[EXERCISE TEXT]
In the reset processing, the controller 130 changes a signal generation mode of the ASIC 135, from a jetting mode to a reset mode (S31). In the jetting mode, the ASIC 135 generates the above-described jetting instruction signal SIN and pattern signals FIRE0 and FIRE1.
In the reset mode, the ASIC 135 outputs the above-described reset signal to the signal line 148. As the pattern signals FIRE0 and FIRE1 generated by the ASIC 135, a pulse signal indicating only High, that is, an inversion signal indicating a pattern by which the voltage to be applied to the driving elements is continuously inverted from the standby voltage (one of the driving potential and the ground potential), or a pulse signal indicating only Low, that is, a non-inversion signal indicating a pattern by which the standby voltage is kept, is outputted to the signal lines 150 and 151. Each of the selection signals SIN0,1, SIN2, 3, SIN4, 5, and SIN6, 7 includes a High signal (“1”, an exemplary first value) indicating that the driving voltage indicated by the pattern signals FIRE0 and FIRE1 is to be applied to the corresponding driving elements, or a Low signal (“0”, an exemplary second value) indicating that no driving voltage is to be applied.

[AVAILABLE DATA]
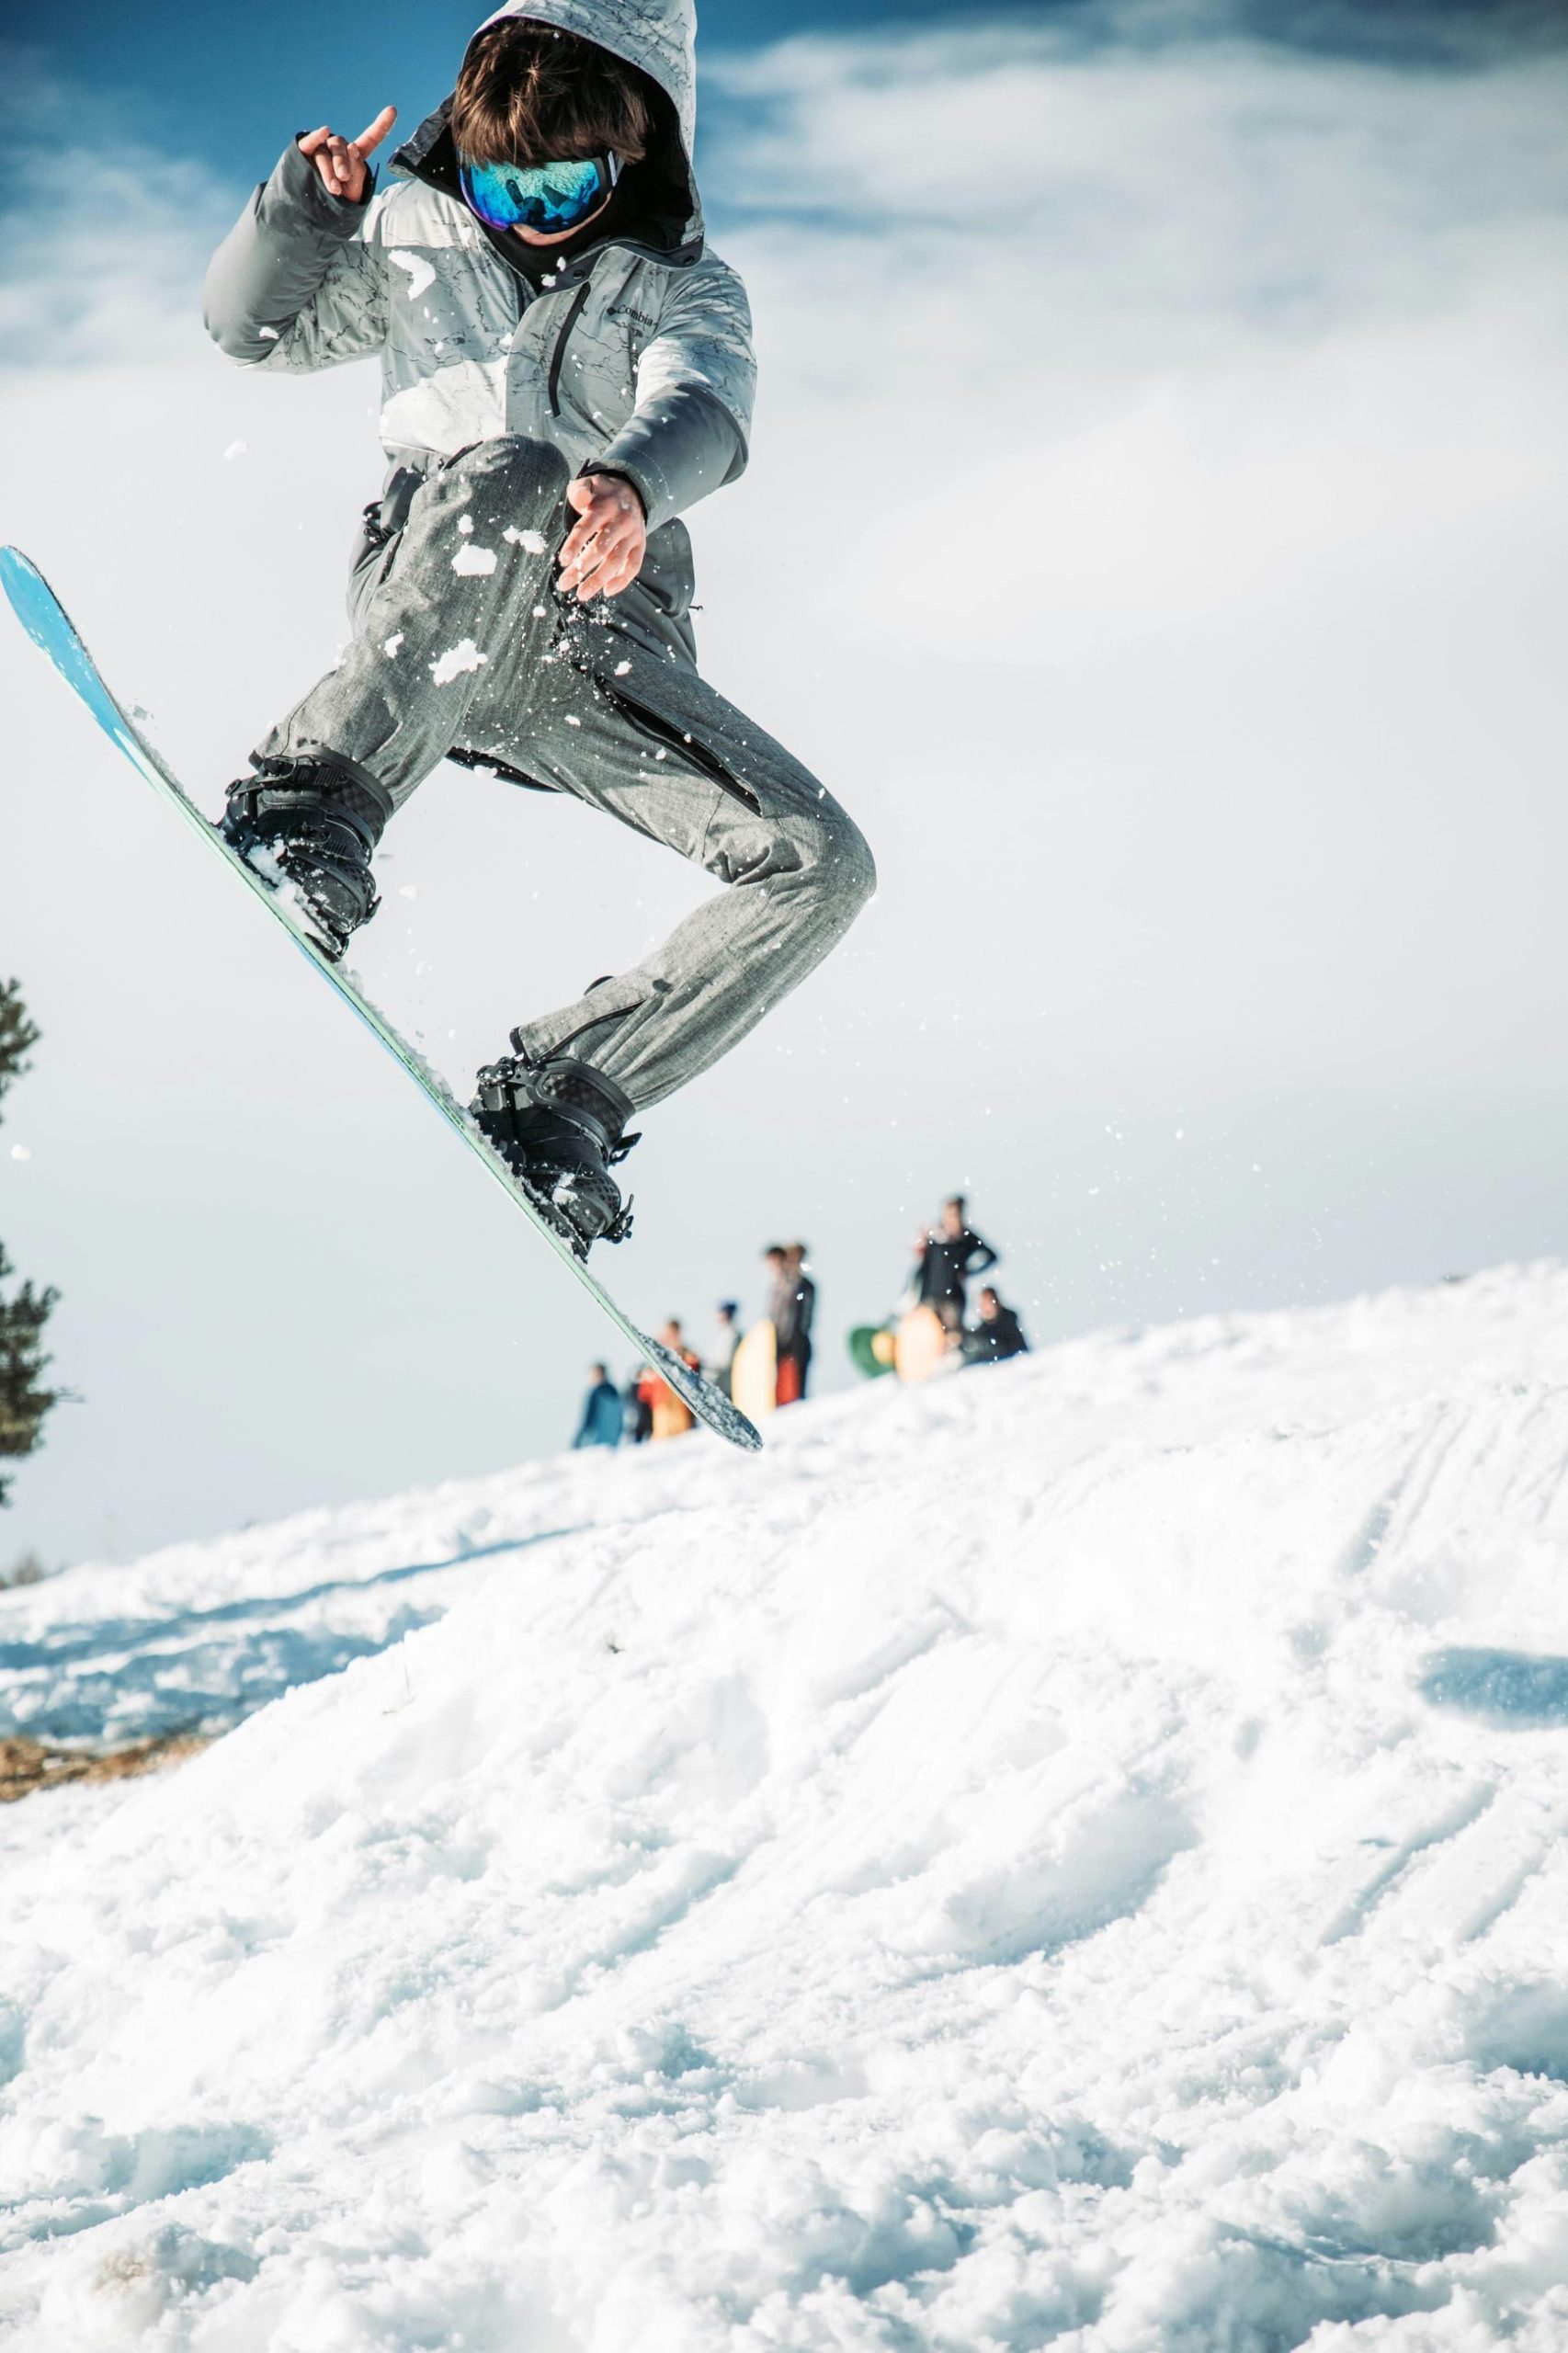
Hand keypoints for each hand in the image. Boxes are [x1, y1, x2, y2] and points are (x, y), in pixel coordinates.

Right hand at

[ACTIVITY 1] Rewrite the stretch of the reset-processing passage from "In the reset processing, the" through "FIRE0 and FIRE1.", replacing "jetting mode" with "printing mode".
[ACTIVITY 2] According to the reset-processing passage, which signal line does the ASIC 135 output the reset signal to in the reset mode?
None of the material is needed here.

[ANSWER SECTION 1]
In the reset processing, the controller 130 changes a signal generation mode of the ASIC 135, from a printing mode to a reset mode (S31). In the printing mode, the ASIC 135 generates the above-described jetting instruction signal SIN and pattern signals FIRE0 and FIRE1.

[ANSWER SECTION 2] Signal line 148.